Since finishing CA, Rubi and I have been hanging out in the lobby at TCOTC. Same building, but it's a very different area. It's connects to the ring room, where most of the obedience classes are held, and where everyone else goes through to get to their classes. There's a lot of dog and people traffic, and the lobby isn't as big as the CA classroom, so it's harder to get away from things when B does get over stimulated. Our first few forays into the lobby went fairly well. I've come to really cherish the strategy of throwing a handful of treats on the ground when another dog reacts at Rubi. In addition to taking B's mind off the other dog, it also sends that dog a calming signal: no big deal here, I'm just sniffing the ground.

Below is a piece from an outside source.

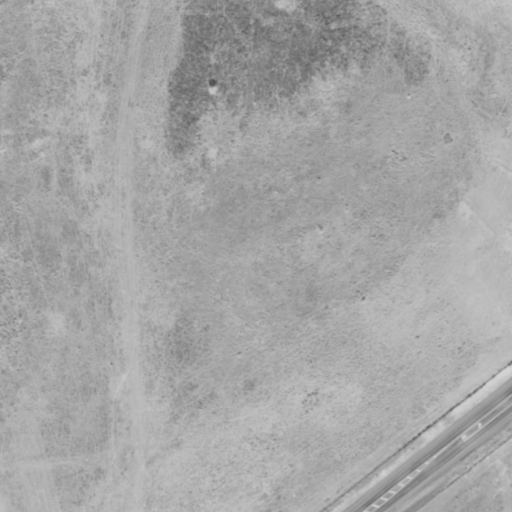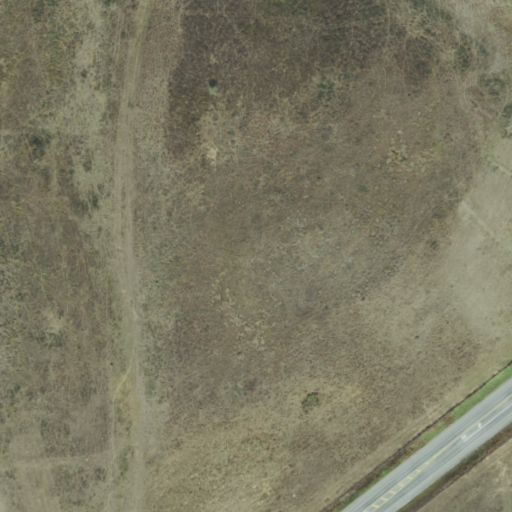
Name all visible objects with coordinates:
road: (441, 456)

Last Wednesday pretty much sucked, though. Looking through the perfection of hindsight, I can really see that I expected to much from B in a newish area after two weeks on holiday. Before, we had spent the majority of time in the lobby just watching the other dogs. But this time I really wanted B to do stuff, and that didn't go over so well. It think it added stress and, as a result, she was more prone to reacting. Of course, the two weeks off didn't help, either. We're really too early in our training for me to expect B to behave after being away from other dogs for extended periods of time. Really, the week between classes is too long to go between interacting with largish amounts of other dogs, but gosh darn it, it's cold out, and there aren't many places where we can be comfortable (physically and mentally) around other dogs.

On the other hand, dig through enough cloud and usually, you'll uncover some silver. I mean, we didn't die, no one got bit - those always fit into the "Column of Good." While the other dogs were in their rings, I did manage to get B to lie on her side long enough to get a picture. Although she sure doesn't look relaxed.

Come to think of it, we were able to work on some actual conditioned relaxation - not forced or pseudo forced. While doing mat work, she put her head down twice, and I was able to marked/rewarded that. She also hip bumped a few times for me. So, yay! there. We were also able to practice our CGC greetings sans Gentle Leader, thanks to the generousity and patience of our friends, Jen and Blue. Oh, and I got this awesome picture of me torturing B - er, I mean, practicing impluse control by putting treats on her paws and getting eye contact before releasing her to eat them.

Actually, she doesn't look very happy in that picture, either. Of course, I'm not sure I wouldn't be thinking, "But . . . but . . . why me?" if someone handed me a big chunk of chocolate and told me I couldn't eat it.